● Objetivo del ejercicio
Copia de nuevo el texto sobre Gorzade, todo lo que va desde "Pero tal vez" hasta "día con día.", y cambia "escalofriante" por "estremecedora".

● Bloque de texto
####################
Pero tal vez no hay cosa más escalofriante en estas páginas traspasadas por las marcas más atroces de la guerra que cuando los personajes, habitantes comunes y corrientes de Gorzade, empiezan a contar, más con estupor que con verdadera rabia al inicio, más con el horror que no pocas veces conduce a la incredulidad que al deseo de venganza, cómo fueron reconociendo las caras de sus vecinos en los cuerpos de sus atacantes. Y digo que tal vez no haya cosa más escalofriante porque es ahí, en ese cruel reconocimiento, que los lectores de este libro maravilloso y horrendo, humano y atroz, finalmente nos damos cuenta de lo que significa vivir en guerra, hacer la guerra, sufrir la guerra en el día con día.


De manera por demás sintomática, es en el capítulo intitulado “Vecinos” que la madre de Edin, el amigo-informante que es el Virgilio a cargo de llevarnos tanto a Joe como a sus lectores por los intrincados caminos de Gorzade durante estos años tan difíciles, comienza a mencionar los nombres de los rostros de sus vecinos serbios en una filmación casera. La mujer recuerda ahí, en un par de recuadros que privilegian un rostro ya cruzado de arrugas, cómo solían tomar café en sus casas o cómo celebraban sus navidades ortodoxas o, incluso, asistían a sus bodas. “Cuando los serbios se acercaron como a 50 metros”, admite otro mientras, asomado apenas detrás de un barandal, reconoce a lo lejos a un soldado perpetrado bajo el dintel de una puerta, “reconocí a mi vecino. Uno de ellos había pasado mucho tiempo con mi hijo más joven, mucho tiempo en mi casa… haciendo la tarea, con mi hijo”.


“La cosa más espantosa y aterrorizante del fascismo”, detalla Christopher Hitchens en la introducción de este libro, “es que sólo toma unos cuantos gestos (la cabeza de un cerdo en una mezquita, el rumor de un niño secuestrado, una provocación armada en una boda) deshacer lo que el trabajo comunal ha hecho por generaciones enteras”. Y añade: “Pero normalmente los fascistas no tienen las agallas para llevar a cabo este trabajo por sí solos, necesitan el apoyo de sus superiores o la ayuda de un poder externo, y necesitan saber sobre todo que “la ley”, ya sea definida nacional o internacionalmente, será una broma a expensas de sus víctimas”. De acuerdo a Hitchens, estas tres indulgencias fueron garantizadas en Bosnia durante los años del monumental conflicto. Así fue como los vecinos olvidaron a los vecinos y se encerraron en su terror. Así también fue cómo representantes del Estado, originalmente elegidos para servir y salvaguardar el bienestar de los ciudadanos, eligieron una alharaca nacionalista, enunciada aquí en términos étnicos, para demostrar que tenían la razón en lugar de gobernar. Así fue cómo el trabajo de generaciones enteras en eso que hacemos bien en llamar vecindario o, más generalmente, comunidad, fue disolviéndose en un río (y esto no es metáfora) de sangre y de impunidad.
####################
(Entradas del conjunto de datos)
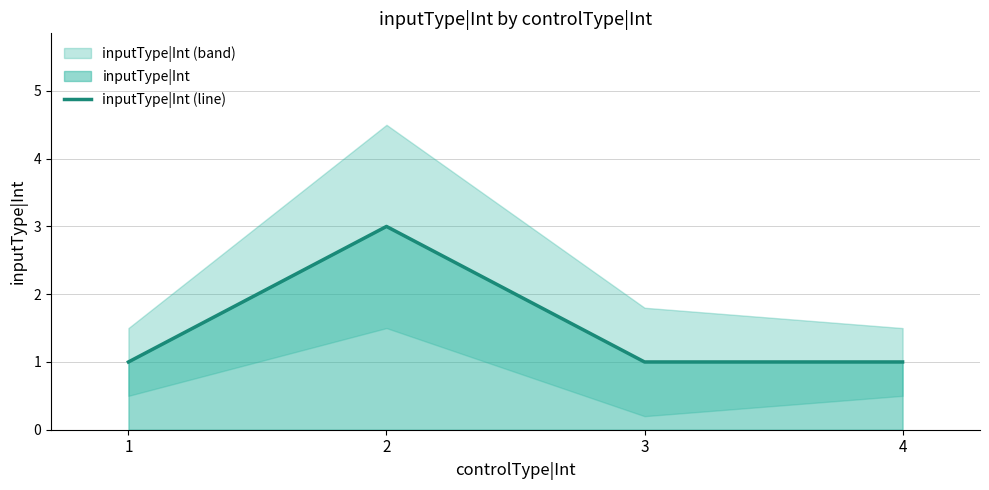

How many lines are shown in the chart?

1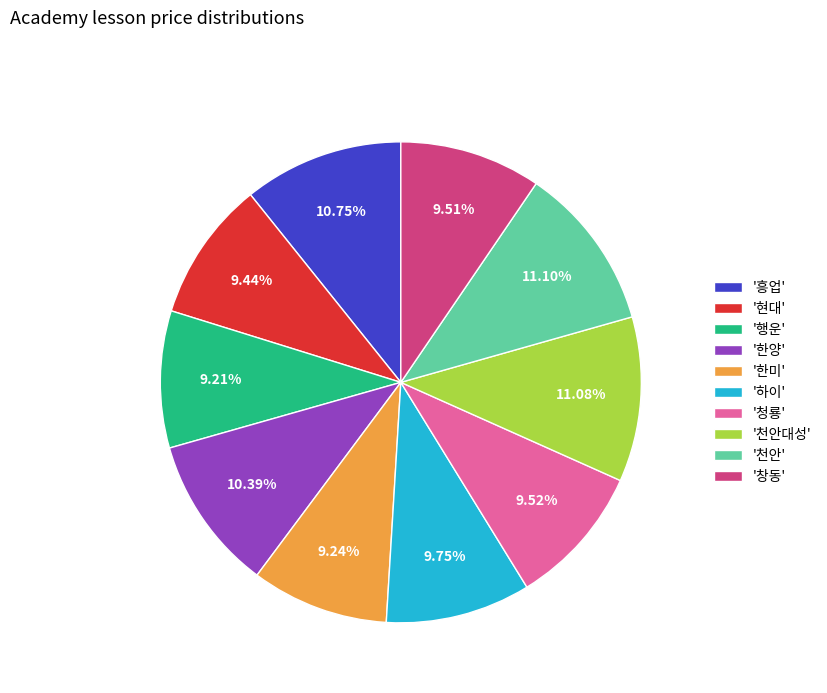

Which has a higher value, '천안' or '한미'?

'천안'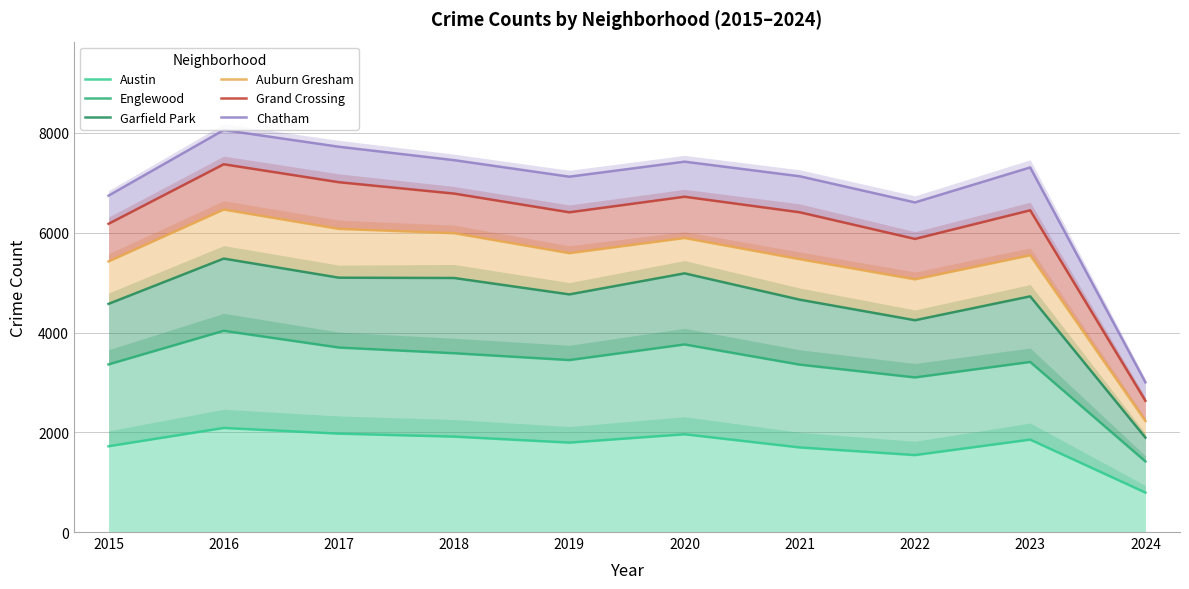

Where is Auburn Gresham nearest to the value 4345?

2022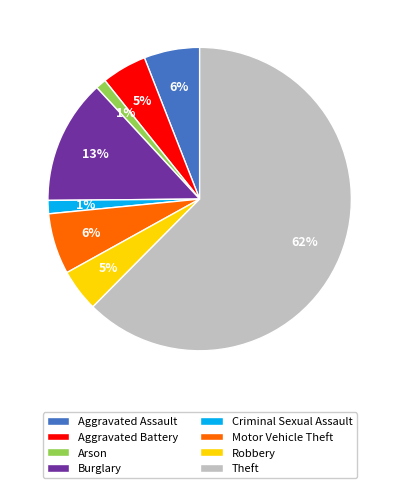

Which slice is the largest?

Theft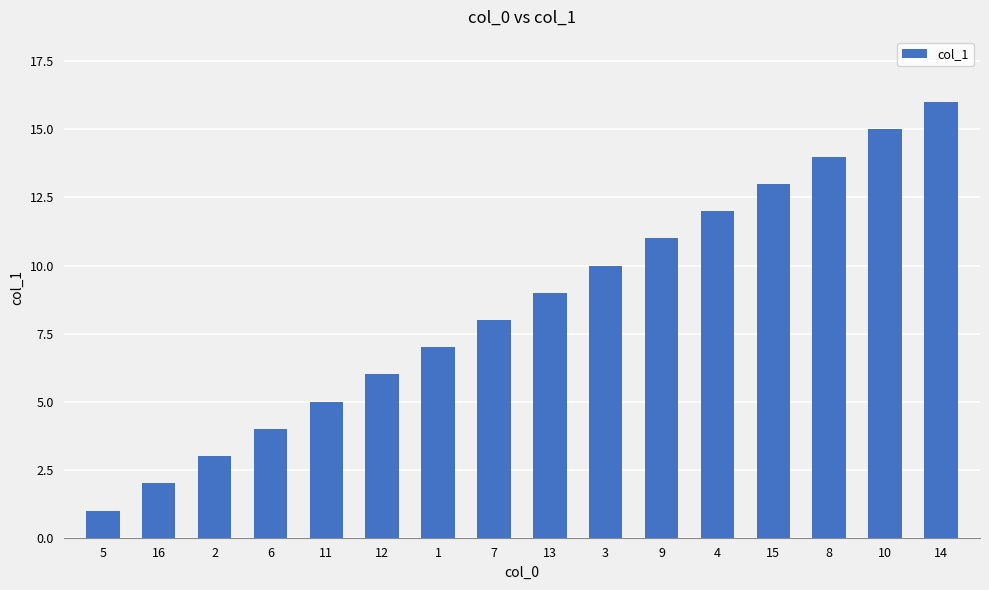

What is the difference between the values at 16 and 11?

3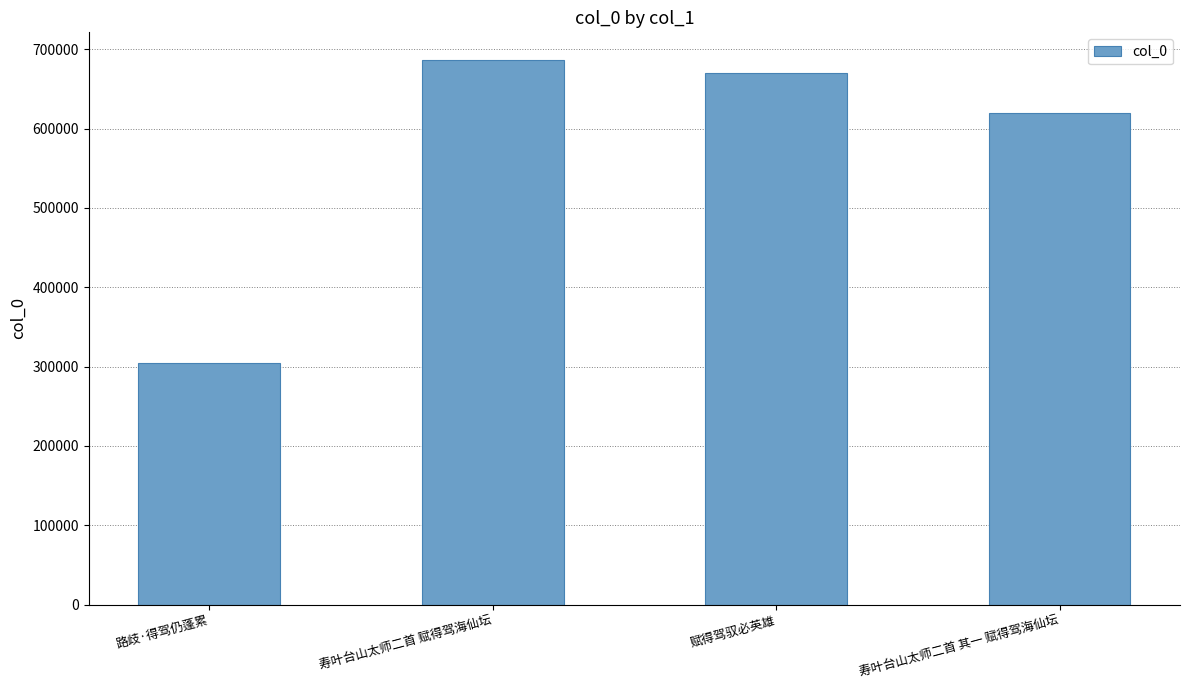

Between 寿叶台山太师二首 赋得驾海仙坛 and 寿叶台山太师二首 其一 赋得驾海仙坛, which is larger?

寿叶台山太师二首 赋得驾海仙坛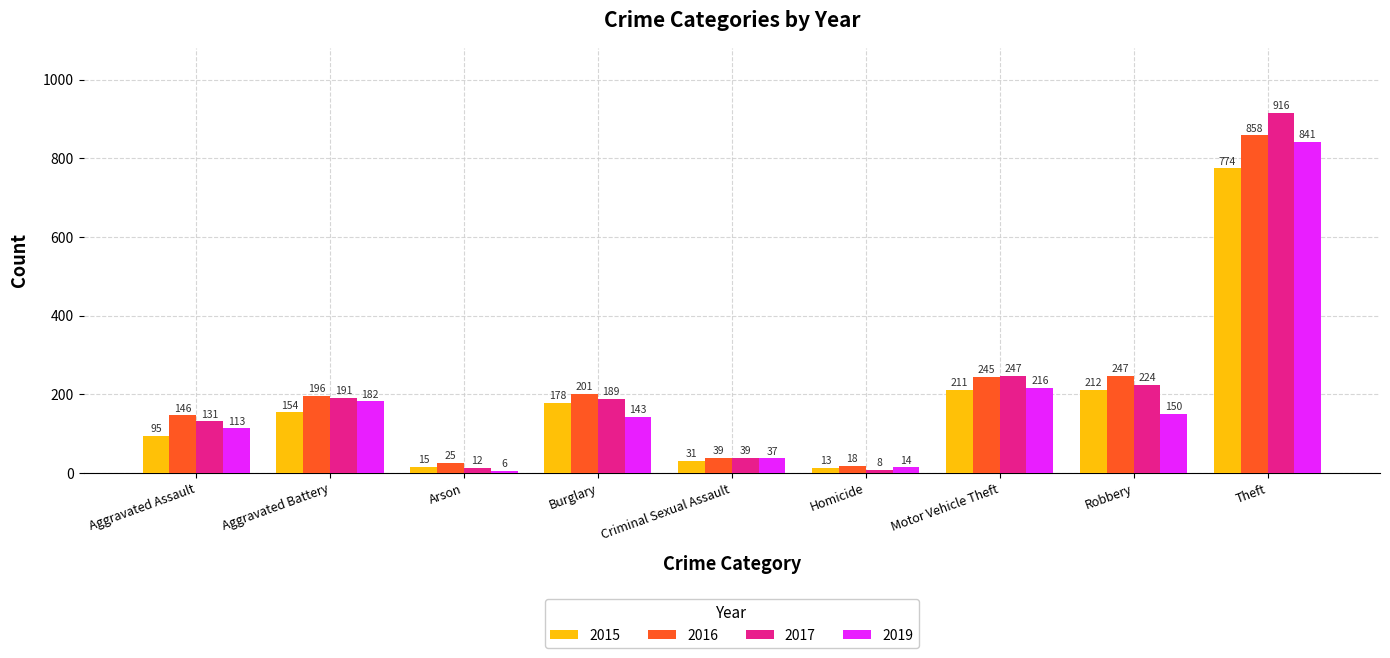

Is the value of 2019 at Motor Vehicle Theft greater than the value of 2017 at Theft?

No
####################
● Solución
Pero tal vez no hay cosa más estremecedora en estas páginas traspasadas por las marcas más atroces de la guerra que cuando los personajes, habitantes comunes y corrientes de Gorzade, empiezan a contar, más con estupor que con verdadera rabia al inicio, más con el horror que no pocas veces conduce a la incredulidad que al deseo de venganza, cómo fueron reconociendo las caras de sus vecinos en los cuerpos de sus atacantes. Y digo que tal vez no haya cosa más estremecedora porque es ahí, en ese cruel reconocimiento, que los lectores de este libro maravilloso y horrendo, humano y atroz, finalmente nos damos cuenta de lo que significa vivir en guerra, hacer la guerra, sufrir la guerra en el día con día.